> [WHAT THE TASK REQUIRES]: Extract the lines of the material from the line with "text 17.5. atstovauja" up to and including the line with "text 22. Departamento", and reproduce them word for word.

[Data items]

★ ★ ★ ★

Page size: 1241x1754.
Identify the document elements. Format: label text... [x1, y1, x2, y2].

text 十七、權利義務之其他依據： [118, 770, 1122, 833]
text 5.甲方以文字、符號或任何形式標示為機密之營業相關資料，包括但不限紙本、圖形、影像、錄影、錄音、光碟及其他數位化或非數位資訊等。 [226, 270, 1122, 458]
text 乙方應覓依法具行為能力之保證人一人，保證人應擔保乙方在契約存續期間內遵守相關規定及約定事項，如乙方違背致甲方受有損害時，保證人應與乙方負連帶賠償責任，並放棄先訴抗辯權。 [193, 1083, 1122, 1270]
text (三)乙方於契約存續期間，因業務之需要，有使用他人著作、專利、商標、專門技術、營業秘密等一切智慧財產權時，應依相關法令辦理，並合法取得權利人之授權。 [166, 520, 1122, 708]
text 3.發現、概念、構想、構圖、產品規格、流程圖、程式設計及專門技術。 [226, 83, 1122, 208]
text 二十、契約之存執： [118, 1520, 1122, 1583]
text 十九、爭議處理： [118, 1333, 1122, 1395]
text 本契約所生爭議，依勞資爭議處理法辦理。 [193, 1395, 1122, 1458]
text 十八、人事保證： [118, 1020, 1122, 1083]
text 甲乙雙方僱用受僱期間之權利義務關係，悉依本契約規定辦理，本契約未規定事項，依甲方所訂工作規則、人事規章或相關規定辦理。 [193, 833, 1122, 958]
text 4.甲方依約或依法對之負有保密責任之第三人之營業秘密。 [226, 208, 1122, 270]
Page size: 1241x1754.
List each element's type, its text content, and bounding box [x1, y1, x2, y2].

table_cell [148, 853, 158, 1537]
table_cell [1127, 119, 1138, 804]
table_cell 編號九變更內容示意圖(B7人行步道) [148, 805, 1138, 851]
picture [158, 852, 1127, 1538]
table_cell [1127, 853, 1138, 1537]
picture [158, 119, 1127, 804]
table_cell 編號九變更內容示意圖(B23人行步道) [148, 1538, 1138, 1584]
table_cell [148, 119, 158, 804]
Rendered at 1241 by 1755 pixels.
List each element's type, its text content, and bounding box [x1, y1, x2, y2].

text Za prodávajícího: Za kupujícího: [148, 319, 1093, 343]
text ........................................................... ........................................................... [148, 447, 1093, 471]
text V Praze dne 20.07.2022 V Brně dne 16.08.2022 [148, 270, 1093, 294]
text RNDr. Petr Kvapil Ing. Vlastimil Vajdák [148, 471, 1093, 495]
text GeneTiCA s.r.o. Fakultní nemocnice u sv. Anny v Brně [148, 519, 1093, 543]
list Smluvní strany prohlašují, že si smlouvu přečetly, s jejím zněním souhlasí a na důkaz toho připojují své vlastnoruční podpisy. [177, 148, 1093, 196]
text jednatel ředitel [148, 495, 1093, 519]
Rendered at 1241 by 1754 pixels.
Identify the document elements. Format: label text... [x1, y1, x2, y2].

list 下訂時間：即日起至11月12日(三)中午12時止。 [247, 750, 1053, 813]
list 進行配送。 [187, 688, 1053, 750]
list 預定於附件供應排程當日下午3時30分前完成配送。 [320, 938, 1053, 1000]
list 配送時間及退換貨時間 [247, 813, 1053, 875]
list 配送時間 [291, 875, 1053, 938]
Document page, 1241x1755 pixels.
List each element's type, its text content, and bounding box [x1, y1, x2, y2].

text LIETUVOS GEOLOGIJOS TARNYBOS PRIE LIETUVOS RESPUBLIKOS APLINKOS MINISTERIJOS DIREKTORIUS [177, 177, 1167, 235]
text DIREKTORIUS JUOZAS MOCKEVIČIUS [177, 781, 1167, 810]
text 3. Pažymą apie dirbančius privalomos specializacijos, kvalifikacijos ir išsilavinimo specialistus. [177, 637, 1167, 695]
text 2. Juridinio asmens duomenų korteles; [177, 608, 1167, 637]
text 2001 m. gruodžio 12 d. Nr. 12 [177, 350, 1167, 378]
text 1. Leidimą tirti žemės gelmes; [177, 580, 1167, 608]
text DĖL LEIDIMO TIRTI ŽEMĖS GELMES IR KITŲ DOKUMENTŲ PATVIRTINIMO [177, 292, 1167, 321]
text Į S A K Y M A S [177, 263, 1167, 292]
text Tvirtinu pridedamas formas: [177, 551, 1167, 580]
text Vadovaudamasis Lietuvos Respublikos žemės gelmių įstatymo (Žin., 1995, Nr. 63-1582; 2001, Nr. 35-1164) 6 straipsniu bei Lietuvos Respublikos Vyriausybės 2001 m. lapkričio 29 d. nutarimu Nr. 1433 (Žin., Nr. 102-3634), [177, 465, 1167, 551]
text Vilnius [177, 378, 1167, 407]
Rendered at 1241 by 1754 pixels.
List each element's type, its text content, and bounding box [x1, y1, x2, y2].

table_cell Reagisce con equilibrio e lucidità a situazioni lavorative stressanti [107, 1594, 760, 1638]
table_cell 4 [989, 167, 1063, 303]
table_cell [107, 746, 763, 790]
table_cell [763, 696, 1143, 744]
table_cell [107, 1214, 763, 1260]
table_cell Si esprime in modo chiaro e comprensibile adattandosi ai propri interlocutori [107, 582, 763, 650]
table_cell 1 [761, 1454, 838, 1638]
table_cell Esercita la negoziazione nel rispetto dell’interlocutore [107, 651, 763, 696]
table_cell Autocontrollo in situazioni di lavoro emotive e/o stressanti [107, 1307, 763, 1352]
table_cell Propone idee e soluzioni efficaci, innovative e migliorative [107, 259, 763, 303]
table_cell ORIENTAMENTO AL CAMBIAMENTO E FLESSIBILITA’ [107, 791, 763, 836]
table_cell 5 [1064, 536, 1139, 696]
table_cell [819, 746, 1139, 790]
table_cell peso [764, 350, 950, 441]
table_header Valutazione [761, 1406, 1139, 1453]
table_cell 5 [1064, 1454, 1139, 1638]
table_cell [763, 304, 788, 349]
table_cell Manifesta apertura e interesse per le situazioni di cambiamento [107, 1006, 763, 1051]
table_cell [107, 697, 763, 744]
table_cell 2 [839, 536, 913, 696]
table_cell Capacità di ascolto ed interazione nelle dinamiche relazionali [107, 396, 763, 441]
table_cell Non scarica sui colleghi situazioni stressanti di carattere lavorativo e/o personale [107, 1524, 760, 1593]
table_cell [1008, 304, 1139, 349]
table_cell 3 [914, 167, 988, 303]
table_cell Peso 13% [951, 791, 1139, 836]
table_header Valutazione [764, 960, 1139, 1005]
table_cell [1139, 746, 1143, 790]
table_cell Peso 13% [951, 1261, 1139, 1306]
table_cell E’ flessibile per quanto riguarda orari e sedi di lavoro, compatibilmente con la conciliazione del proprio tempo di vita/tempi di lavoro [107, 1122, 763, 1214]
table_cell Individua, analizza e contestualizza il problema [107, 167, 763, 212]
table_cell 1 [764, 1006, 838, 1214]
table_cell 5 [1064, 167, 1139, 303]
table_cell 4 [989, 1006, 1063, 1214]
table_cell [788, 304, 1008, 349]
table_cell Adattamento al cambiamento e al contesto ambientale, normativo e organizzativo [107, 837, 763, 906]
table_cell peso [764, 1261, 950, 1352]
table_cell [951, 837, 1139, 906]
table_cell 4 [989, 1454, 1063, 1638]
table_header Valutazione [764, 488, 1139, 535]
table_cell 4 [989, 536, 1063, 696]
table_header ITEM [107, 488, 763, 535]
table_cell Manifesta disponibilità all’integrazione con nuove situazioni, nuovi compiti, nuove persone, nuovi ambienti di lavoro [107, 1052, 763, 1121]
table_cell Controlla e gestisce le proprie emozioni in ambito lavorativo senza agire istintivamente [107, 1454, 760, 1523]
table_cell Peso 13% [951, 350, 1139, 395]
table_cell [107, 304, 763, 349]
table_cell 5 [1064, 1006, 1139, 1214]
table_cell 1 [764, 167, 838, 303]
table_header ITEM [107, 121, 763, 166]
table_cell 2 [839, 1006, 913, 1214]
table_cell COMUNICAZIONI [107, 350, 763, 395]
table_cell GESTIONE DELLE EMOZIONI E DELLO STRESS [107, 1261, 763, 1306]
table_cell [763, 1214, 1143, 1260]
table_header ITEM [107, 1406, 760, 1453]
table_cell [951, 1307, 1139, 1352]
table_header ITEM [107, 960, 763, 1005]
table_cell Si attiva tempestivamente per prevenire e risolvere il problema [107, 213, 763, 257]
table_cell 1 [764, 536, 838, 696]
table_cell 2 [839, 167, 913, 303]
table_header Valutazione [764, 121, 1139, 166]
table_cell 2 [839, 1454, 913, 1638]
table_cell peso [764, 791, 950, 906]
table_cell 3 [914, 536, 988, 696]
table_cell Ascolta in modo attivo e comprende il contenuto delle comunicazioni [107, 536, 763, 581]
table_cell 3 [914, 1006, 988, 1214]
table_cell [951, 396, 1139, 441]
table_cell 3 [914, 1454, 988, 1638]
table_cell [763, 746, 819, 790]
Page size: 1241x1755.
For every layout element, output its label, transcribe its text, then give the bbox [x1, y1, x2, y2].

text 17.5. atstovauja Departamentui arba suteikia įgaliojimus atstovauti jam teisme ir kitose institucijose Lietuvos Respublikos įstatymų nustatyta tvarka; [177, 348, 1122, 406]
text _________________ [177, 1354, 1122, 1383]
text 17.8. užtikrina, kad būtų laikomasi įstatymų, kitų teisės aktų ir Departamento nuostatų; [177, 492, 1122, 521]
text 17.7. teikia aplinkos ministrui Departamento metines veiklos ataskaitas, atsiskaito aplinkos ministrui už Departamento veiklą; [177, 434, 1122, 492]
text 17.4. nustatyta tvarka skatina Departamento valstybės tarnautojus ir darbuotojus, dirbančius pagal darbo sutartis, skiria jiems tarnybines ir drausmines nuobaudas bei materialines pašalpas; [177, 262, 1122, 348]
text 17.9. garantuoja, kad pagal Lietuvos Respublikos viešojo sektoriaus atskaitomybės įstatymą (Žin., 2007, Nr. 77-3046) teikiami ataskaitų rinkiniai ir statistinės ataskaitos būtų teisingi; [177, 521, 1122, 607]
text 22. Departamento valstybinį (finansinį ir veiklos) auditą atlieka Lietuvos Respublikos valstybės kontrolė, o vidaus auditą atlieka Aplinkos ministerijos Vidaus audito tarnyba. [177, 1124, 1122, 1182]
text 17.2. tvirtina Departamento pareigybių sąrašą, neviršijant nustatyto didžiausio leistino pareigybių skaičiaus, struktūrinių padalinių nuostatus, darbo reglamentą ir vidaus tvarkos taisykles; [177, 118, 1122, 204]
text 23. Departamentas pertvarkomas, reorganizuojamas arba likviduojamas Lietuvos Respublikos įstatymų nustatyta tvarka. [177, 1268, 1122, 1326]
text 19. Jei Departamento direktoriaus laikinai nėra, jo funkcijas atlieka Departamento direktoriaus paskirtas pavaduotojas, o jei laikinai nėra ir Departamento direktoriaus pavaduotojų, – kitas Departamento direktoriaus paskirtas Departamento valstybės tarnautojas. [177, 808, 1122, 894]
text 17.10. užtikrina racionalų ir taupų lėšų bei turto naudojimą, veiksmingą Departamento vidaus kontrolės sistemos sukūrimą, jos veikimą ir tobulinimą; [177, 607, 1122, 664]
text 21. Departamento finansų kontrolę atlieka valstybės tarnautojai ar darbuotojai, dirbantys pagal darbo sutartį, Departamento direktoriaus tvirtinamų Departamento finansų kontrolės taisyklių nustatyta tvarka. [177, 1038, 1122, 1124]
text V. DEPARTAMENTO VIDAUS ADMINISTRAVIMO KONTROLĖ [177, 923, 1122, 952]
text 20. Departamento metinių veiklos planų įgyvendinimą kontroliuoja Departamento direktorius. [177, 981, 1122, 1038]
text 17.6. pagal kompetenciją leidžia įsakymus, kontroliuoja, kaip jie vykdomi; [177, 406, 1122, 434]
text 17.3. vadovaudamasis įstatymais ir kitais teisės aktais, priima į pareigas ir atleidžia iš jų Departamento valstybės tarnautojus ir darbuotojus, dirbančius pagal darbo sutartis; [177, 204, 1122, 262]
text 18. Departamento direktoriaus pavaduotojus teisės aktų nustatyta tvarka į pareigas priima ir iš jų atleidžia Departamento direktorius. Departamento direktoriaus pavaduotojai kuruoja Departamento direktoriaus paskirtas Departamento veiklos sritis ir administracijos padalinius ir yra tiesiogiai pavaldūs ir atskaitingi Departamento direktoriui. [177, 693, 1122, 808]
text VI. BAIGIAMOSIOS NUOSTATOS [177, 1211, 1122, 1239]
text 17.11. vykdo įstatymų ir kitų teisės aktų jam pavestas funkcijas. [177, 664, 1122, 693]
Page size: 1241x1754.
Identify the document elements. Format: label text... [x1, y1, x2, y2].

★ ★ ★ ★

> [TASK RESPONSE]:
text 17.5. atstovauja Departamentui arba suteikia įgaliojimus atstovauti jam teisme ir kitose institucijose Lietuvos Respublikos įstatymų nustatyta tvarka; [177, 348, 1122, 406]
text _________________ [177, 1354, 1122, 1383]
text 17.8. užtikrina, kad būtų laikomasi įstatymų, kitų teisės aktų ir Departamento nuostatų; [177, 492, 1122, 521]
text 17.7. teikia aplinkos ministrui Departamento metines veiklos ataskaitas, atsiskaito aplinkos ministrui už Departamento veiklą; [177, 434, 1122, 492]
text 17.4. nustatyta tvarka skatina Departamento valstybės tarnautojus ir darbuotojus, dirbančius pagal darbo sutartis, skiria jiems tarnybines ir drausmines nuobaudas bei materialines pašalpas; [177, 262, 1122, 348]
text 17.9. garantuoja, kad pagal Lietuvos Respublikos viešojo sektoriaus atskaitomybės įstatymą (Žin., 2007, Nr. 77-3046) teikiami ataskaitų rinkiniai ir statistinės ataskaitos būtų teisingi; [177, 521, 1122, 607]
text 22. Departamento valstybinį (finansinį ir veiklos) auditą atlieka Lietuvos Respublikos valstybės kontrolė, o vidaus auditą atlieka Aplinkos ministerijos Vidaus audito tarnyba. [177, 1124, 1122, 1182]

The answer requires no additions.